Instructions to follow: Every line in the entries where "consumption" is found should be copied.

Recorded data
------------------------------------------------------------------------

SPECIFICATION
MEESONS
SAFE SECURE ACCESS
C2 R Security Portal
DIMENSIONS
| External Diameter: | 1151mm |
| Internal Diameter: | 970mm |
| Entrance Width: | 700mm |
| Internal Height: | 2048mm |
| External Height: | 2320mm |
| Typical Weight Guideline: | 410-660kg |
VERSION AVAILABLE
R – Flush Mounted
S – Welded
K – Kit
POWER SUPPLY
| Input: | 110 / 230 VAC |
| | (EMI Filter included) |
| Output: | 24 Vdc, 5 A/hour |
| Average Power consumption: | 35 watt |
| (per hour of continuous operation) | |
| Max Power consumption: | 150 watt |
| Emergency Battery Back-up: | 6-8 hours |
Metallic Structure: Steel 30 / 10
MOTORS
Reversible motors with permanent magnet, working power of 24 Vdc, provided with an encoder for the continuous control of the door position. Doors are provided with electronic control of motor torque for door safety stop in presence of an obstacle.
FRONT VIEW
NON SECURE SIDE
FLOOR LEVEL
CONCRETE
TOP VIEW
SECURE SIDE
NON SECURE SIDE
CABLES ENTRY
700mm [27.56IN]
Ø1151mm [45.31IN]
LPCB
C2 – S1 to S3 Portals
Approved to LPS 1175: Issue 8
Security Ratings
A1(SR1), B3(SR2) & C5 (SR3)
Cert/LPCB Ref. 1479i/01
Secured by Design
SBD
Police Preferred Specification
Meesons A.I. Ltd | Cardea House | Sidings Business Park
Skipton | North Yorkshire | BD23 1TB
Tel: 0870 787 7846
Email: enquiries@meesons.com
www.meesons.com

------------------------------------------------------------------------

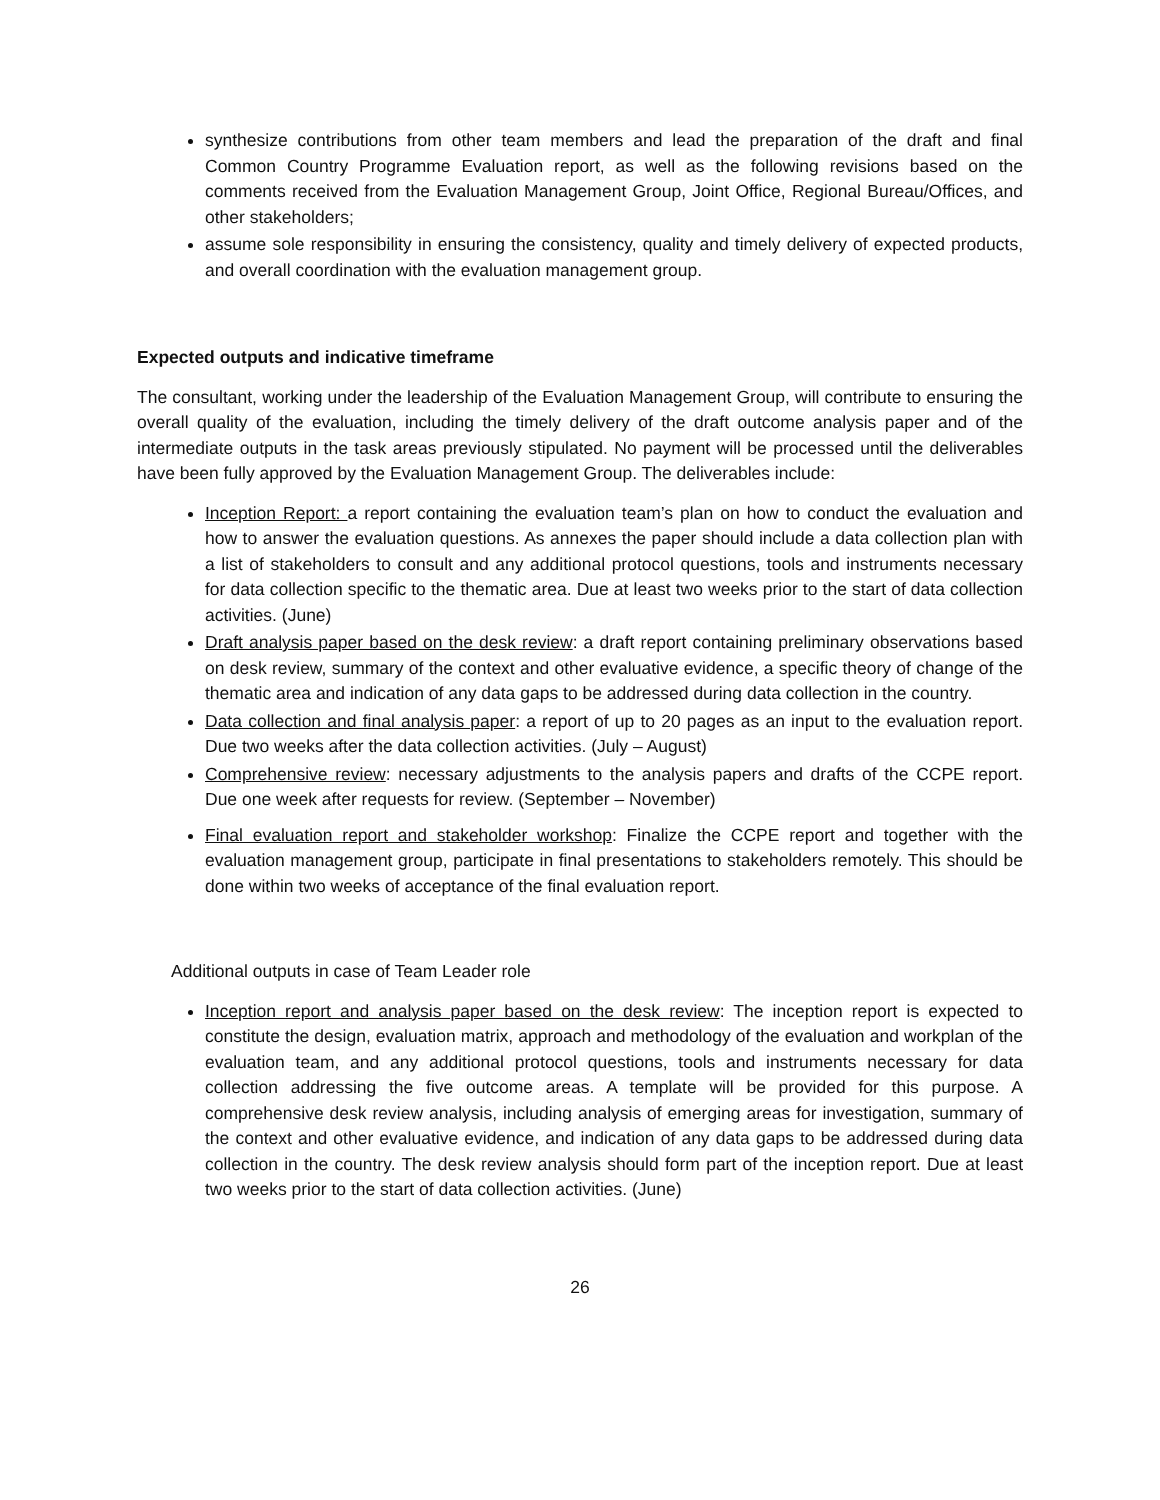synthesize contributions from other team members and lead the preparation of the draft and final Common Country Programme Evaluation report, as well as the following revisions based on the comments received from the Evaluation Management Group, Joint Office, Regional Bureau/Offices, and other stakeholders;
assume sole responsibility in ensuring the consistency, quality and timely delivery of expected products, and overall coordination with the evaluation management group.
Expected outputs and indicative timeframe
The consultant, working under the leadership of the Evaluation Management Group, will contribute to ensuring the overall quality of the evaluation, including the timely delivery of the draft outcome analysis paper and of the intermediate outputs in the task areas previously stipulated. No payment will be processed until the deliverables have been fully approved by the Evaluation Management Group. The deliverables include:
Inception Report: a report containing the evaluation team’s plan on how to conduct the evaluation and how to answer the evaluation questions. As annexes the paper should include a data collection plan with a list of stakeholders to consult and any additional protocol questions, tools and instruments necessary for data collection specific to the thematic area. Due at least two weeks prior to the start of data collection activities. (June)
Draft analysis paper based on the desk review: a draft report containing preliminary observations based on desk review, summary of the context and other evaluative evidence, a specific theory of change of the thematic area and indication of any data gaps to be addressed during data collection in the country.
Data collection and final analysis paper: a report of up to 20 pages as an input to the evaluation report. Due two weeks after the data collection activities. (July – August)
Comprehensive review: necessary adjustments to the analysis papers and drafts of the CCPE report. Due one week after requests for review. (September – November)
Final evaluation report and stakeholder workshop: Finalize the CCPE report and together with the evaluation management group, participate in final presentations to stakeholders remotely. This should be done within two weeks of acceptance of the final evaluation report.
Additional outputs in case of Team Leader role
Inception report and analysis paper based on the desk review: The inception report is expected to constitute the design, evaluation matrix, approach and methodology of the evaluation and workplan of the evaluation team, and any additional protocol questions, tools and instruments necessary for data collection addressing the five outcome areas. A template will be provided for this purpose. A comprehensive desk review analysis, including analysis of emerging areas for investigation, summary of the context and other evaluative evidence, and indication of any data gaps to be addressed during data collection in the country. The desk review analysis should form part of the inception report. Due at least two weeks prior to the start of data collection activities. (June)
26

------------------------------------------------------------------------

Written solution:
| Average Power consumption: | 35 watt |
| Max Power consumption: | 150 watt |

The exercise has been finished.